Exercise text:
___
SARS-CoV-2 transmission dynamics in Belarus revealed by genomic and incidence data analysis

• Published in: medRxiv : the preprint server for health sciences
• Main Authors: Nemira, Alina, Adeniyi, Ayotomiwa Ezekiel, Gasich, Elena L, Bulda, Kirill Y, Valentovich, Leonid N, Krasko, Anatoly G, Glebova, Olga, Kirpich, Alexander, Skums, Pavel
• Format: Journal Article
• Language: English
• Published: United States 19.04.2021
• DOI: 10.1101/2021.04.13.21255404

Since the emergence of COVID-19, a series of non-pharmaceutical interventions (NPIs) has been implemented by governments and public health authorities world-wide to control and curb the ongoing pandemic spread. From that perspective, Belarus is one of a few countries with a relatively modern healthcare system, where much narrower NPIs have been put in place. Given the uniqueness of this Belarusian experience, the understanding its COVID-19 epidemiological dynamics is essential not only for the local assessment, but also for a better insight into the impact of different NPI strategies globally. In this work, we integrate genomic epidemiology and surveillance methods to investigate the emergence and spread of SARS-CoV-2 in the country. The observed Belarusian SARS-CoV-2 genetic diversity originated from at least eighteen separate introductions, at least five of which resulted in on-going domestic transmissions. The introduction sources represent a wide variety of regions, although the proportion of regional virus introductions and exports from/to geographical neighbors appears to be higher than for other European countries. Phylodynamic analysis indicates a moderate reduction in the effective reproductive number ℛ after the introduction of limited NPIs, with the reduction magnitude generally being lower than for countries with large-scale NPIs. On the other hand, the estimate of the Belarusian ℛ at the early epidemic stage is comparable with this number for the neighboring ex-USSR country of Ukraine, where much broader NPIs have been implemented. The actual number of cases by the end of May, 2020 was predicted to be 2-9 times higher than the detected number of cases.
___
Data excerpts:
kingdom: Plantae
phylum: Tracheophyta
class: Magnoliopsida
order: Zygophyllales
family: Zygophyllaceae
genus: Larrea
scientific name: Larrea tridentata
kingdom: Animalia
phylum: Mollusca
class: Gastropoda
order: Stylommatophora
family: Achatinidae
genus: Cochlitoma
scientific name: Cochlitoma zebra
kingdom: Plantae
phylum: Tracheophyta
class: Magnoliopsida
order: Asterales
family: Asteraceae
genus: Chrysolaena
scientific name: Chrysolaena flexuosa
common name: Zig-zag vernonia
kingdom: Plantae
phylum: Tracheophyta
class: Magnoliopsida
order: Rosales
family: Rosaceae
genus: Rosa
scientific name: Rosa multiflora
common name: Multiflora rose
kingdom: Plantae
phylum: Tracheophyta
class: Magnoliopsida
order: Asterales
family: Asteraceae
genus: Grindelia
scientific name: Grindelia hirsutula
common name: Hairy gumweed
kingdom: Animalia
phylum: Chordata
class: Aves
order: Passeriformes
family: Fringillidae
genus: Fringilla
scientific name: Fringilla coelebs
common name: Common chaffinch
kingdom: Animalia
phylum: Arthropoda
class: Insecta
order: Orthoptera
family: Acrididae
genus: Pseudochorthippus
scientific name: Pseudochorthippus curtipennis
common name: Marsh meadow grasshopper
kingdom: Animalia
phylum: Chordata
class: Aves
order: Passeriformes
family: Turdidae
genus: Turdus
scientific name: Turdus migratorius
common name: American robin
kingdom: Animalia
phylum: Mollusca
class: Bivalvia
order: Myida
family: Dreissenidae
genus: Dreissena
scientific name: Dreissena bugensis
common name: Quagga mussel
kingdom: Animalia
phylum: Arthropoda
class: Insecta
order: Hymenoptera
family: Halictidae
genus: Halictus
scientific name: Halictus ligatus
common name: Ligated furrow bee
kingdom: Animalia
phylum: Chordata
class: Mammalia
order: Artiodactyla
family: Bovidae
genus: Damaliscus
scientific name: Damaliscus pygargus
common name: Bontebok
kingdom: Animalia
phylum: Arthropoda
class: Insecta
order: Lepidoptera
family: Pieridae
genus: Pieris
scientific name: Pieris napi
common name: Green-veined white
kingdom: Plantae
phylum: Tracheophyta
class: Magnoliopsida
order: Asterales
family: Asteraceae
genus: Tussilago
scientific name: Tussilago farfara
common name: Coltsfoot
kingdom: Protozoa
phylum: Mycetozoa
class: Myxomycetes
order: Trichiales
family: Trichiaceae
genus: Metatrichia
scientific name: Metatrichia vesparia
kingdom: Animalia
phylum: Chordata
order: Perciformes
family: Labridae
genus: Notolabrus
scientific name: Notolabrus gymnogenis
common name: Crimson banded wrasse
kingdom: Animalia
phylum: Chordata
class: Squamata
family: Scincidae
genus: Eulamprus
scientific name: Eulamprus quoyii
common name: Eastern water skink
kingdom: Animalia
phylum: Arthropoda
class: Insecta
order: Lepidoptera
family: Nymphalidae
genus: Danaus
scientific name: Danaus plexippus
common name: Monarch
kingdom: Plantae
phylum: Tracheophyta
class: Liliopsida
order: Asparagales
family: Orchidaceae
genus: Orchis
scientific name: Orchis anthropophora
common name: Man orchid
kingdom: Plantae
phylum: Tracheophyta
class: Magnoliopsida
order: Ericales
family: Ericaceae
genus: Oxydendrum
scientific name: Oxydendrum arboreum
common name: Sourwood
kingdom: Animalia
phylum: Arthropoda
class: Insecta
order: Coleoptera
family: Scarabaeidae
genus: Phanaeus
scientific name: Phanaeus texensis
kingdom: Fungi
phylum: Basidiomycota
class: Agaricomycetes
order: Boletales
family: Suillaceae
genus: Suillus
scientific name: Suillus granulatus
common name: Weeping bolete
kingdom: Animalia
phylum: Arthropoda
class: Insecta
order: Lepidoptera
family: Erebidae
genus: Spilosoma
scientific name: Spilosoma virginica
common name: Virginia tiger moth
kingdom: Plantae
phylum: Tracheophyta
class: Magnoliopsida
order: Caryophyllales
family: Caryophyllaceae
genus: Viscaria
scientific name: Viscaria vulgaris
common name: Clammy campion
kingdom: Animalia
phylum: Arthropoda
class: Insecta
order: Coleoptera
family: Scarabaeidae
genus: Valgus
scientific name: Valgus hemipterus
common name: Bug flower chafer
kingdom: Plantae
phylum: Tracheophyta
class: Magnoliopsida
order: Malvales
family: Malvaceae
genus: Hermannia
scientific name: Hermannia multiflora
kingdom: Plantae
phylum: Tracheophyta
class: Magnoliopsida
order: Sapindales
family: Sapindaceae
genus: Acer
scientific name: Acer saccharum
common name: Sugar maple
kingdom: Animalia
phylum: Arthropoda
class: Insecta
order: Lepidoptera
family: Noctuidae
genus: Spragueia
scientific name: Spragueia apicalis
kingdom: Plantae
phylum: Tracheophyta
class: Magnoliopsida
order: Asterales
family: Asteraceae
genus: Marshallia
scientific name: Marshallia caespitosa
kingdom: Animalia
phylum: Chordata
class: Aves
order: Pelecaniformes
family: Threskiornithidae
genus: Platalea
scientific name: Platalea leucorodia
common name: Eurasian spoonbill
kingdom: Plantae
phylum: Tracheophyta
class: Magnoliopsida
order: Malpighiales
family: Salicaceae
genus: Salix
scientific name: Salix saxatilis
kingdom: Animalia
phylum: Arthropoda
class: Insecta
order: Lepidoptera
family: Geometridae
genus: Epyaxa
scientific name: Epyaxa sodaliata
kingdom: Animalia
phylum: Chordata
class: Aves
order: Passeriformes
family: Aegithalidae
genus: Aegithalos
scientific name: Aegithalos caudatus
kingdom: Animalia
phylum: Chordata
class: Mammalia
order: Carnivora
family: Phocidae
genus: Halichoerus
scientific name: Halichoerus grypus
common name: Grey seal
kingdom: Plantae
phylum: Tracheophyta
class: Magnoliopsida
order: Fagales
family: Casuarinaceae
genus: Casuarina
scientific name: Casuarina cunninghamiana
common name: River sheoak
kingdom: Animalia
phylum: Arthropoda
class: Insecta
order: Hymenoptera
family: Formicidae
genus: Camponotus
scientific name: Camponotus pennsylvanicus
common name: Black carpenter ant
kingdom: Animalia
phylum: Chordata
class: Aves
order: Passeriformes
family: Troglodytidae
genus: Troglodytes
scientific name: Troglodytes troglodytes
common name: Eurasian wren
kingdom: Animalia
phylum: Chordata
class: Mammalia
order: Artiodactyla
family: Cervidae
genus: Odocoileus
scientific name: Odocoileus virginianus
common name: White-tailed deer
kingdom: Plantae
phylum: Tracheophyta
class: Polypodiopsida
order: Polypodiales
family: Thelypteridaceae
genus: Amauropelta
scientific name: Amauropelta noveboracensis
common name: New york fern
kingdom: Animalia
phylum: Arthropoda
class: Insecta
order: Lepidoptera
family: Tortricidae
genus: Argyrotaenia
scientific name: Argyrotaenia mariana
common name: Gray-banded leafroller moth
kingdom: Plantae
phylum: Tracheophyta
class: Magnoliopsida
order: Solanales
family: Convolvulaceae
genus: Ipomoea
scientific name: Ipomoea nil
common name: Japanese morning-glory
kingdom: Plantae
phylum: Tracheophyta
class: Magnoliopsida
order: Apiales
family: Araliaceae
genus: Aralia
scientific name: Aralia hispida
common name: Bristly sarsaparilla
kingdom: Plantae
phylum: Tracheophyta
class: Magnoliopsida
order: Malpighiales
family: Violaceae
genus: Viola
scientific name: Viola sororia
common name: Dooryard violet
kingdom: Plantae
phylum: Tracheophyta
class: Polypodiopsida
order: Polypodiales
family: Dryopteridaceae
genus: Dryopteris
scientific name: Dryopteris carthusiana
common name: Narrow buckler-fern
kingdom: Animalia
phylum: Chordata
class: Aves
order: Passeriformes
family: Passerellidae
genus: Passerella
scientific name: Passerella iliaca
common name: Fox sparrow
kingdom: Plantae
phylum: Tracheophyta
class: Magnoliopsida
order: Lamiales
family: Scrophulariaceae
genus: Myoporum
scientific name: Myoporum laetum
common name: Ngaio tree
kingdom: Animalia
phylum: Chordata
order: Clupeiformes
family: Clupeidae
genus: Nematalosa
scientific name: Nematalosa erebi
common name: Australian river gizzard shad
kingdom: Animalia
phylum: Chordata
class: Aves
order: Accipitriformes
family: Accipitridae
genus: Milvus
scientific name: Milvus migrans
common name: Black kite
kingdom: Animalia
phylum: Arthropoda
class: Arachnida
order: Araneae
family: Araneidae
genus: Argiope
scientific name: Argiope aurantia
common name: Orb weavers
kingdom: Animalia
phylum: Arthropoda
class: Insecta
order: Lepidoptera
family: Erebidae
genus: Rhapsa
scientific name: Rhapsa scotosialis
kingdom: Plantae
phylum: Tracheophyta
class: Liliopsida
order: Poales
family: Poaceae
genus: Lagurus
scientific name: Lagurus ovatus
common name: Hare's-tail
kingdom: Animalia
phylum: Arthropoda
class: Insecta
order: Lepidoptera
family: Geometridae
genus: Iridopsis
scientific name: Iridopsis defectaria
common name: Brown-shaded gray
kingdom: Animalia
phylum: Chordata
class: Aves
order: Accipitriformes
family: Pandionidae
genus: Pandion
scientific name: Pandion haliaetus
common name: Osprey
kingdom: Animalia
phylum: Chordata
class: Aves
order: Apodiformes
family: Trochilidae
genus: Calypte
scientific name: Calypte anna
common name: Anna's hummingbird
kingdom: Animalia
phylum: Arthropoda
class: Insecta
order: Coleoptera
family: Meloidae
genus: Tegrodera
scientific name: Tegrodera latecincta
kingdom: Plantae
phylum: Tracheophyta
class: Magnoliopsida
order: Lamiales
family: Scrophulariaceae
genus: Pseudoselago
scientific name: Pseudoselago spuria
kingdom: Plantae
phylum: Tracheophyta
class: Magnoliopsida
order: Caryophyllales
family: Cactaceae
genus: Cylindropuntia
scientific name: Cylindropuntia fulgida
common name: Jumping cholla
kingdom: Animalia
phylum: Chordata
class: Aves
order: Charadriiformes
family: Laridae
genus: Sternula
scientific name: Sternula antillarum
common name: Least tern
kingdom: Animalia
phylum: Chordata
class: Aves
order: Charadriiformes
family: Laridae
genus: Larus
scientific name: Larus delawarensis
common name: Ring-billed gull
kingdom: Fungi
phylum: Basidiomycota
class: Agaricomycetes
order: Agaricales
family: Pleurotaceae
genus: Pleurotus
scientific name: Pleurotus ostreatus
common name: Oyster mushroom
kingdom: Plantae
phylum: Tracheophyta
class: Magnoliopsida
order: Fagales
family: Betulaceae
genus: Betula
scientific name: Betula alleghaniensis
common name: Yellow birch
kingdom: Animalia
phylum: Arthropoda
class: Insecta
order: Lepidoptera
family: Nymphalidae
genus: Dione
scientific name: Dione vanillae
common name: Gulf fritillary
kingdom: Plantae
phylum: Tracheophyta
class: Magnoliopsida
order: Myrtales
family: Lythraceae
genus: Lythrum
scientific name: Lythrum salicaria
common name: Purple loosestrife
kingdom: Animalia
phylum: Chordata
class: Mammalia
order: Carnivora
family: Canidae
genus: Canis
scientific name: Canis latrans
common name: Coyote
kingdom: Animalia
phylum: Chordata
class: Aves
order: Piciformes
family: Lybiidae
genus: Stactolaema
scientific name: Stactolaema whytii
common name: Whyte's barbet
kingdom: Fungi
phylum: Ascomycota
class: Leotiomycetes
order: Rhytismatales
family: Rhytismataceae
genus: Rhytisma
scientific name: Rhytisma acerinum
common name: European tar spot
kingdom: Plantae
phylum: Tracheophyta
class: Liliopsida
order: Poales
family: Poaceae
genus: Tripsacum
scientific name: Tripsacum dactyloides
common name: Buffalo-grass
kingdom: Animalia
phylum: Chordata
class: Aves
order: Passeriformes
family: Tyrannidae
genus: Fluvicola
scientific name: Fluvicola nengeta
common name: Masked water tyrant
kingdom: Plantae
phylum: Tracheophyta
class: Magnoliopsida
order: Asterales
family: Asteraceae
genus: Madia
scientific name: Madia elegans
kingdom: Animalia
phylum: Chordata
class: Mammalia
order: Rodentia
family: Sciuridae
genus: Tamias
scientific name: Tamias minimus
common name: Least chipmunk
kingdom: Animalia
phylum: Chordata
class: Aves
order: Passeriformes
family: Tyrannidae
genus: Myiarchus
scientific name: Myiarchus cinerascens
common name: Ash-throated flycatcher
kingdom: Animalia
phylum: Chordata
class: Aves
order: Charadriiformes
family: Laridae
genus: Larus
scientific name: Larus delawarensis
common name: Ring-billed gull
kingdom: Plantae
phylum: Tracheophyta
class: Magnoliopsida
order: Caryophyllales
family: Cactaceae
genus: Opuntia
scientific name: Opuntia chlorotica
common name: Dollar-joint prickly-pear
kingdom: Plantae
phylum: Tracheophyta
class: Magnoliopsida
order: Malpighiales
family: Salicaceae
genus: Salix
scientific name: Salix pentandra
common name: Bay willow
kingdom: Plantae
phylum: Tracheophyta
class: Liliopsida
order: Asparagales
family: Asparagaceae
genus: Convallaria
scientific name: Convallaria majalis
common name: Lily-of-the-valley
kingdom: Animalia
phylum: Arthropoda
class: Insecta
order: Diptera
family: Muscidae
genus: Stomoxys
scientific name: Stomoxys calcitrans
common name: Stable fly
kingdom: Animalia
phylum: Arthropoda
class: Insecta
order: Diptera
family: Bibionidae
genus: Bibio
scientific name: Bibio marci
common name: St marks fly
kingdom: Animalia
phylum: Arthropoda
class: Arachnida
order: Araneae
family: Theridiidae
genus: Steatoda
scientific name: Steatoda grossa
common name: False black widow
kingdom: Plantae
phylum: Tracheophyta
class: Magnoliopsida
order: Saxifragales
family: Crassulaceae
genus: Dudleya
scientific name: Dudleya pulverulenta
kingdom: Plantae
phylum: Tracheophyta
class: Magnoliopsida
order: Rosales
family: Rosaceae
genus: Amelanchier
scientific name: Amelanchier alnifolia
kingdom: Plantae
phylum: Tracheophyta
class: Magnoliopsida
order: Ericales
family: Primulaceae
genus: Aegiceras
___
What the exercise asks:
Decide whether each statement agrees with the Belarus COVID-19 abstract, answering yes or no and quoting the words that settle it.
1. The SARS-CoV-2 genetic diversity seen in Belarus came from at least eighteen separate introductions.
2. Ukraine put narrower NPIs in place than Belarus did.
3. The actual number of cases by the end of May 2020 was predicted to be lower than the detected number.
The entries have no connection to the Belarus COVID-19 abstract.

Written reply:
1. Yes: "originated from at least eighteen separate introductions"
2. No: "where much broader NPIs have been implemented"
3. No: "was predicted to be 2-9 times higher than the detected number of cases"